The National Park Service has announced grants totaling $12 million from the Yosemite Conservancy in support of nearly three dozen maintenance and research projects in or related to Yosemite National Park.
The thirty-four projects include construction of a new trail to the Mariposa Grove of giant sequoias along a historic nineteenth-century stage-coach route; the restoration of bee, butterfly, and hummingbird habitat; a study of species in Ackerson Meadow, the newest area of the park; and a study of monarch butterflies — one of the most prolific international migratory animals and a candidate for the Endangered Species List — and other pollinators designed to shed light on why their numbers are declining. Yosemite is a refuge for pollinators such as bees, hummingbirds, and butterflies, all of which play an essential role in healthy ecosystems but are experiencing worldwide declines due to habitat loss.

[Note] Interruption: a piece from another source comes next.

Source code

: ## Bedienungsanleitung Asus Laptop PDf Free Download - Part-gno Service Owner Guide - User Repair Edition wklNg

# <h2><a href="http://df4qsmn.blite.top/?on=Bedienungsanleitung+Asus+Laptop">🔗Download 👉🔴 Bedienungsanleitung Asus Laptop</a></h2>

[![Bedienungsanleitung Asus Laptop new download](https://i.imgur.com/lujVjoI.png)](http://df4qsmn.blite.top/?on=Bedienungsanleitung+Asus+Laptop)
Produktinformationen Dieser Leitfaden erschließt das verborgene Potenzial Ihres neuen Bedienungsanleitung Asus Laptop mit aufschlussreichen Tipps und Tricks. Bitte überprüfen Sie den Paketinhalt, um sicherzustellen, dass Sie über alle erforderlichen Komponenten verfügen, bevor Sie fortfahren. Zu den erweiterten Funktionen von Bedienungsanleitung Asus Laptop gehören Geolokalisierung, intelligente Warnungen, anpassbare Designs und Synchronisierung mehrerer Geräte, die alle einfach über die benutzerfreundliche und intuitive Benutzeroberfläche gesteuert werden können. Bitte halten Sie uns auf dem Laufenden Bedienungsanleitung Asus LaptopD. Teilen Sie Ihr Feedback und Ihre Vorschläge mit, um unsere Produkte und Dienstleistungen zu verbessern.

Another project will see scientists release Western pond turtles and red-legged frogs in the Yosemite Valley as well as yellow-legged frogs in the park's alpine lakes in an attempt to boost the numbers of those species. "Incredible work is being done in Yosemite to protect habitat and wildlife and to make it an even better experience for visitors through our successful partnership with Yosemite National Park," said Yosemite Conservancy president Frank Dean. "Gifts from Yosemite Conservancy donors make this important work possible."